Proyek Senderan BBWS Di Segeran Lor Disorot Publik, Diduga Sarat Korupsi
Indramayu-mediaistana.com
Proyek senderan Balai Besar Wilayah Sungai ( BBWS) di temukan tanpa Papan proyek, pekerja tanpa APD Dan material tidak sesuai spesifikasi serta tanpa adanya pengawas pekerja atau pelaksana di lokasi.
Merupakan pelanggaran serius terhadap aturan kontrak kontruksi, keselamatan dan kesehatan kerja (K3), serta transparansi publik.
Di blok klampean, segeran lor, kecamatan Juntinyuat, kabupaten Indramayu.
Selasa( 28/04/2026).
Terlihat jelas dilokasi material batu menggunakan batu putih, atau batu kapur.
Aturan penggunaan material yang tidak sesuai spesifikasi teknis dan RAB
(Rencana Anggaran Biaya)
Merupakan pelanggaran kontrak.
Dampak kualitas bangunan ( senderan) akan rendah, tidak tahan lama, cepat retak, dan berpotensi amblas/ ambrol.
Pelanggaran papan proyek /informasi proyek wajib dilakukan sejak awal pengerjaan, sesuai dengan permen PUPR Nomor 30 Tahun 2020 dan peraturan LKPP.
Dengan ketiadaan papan proyek masyarakat akan kesulitan memantau nilai kontrak, waktu pengerjaan, dan kontraktor pelaksana, yang menjadi celah penyimpangan anggaran.
Pekerja tanpa APD (K3) ini mengacu pada UU Nomor 2 Tahun 2017 tentang jasa konstruksi dan permen PUPR Nomor 10 tahun 2021 tentang pedoman sistem manajemen keselamatan kontruksi, kontraktor wajib menyediakan dan memastikan pekerja menggunakan alat pelindung diri ( APD).

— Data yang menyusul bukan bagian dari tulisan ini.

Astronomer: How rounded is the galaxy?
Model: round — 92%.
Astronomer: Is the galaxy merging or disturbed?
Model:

Mengabaikan APD melanggar prinsip K3 dan membahayakan keselamatan pekerja.
Sampai berita ini di turunkan pelaksana diduga yang bernama abeng selalu tidak berada di lokasi,
“Pelaksana nama panggilan nya abeng pak, dia kalau datang hari sabtu saja, di saat kami menerima bayaran, ” Ucap salah satu pekerja.
Dugaan pekerjaan berbau korupsi ini terlihat dari bahan material yang tidak sesuai spek, dan pekerjaan terlihat asal jadi.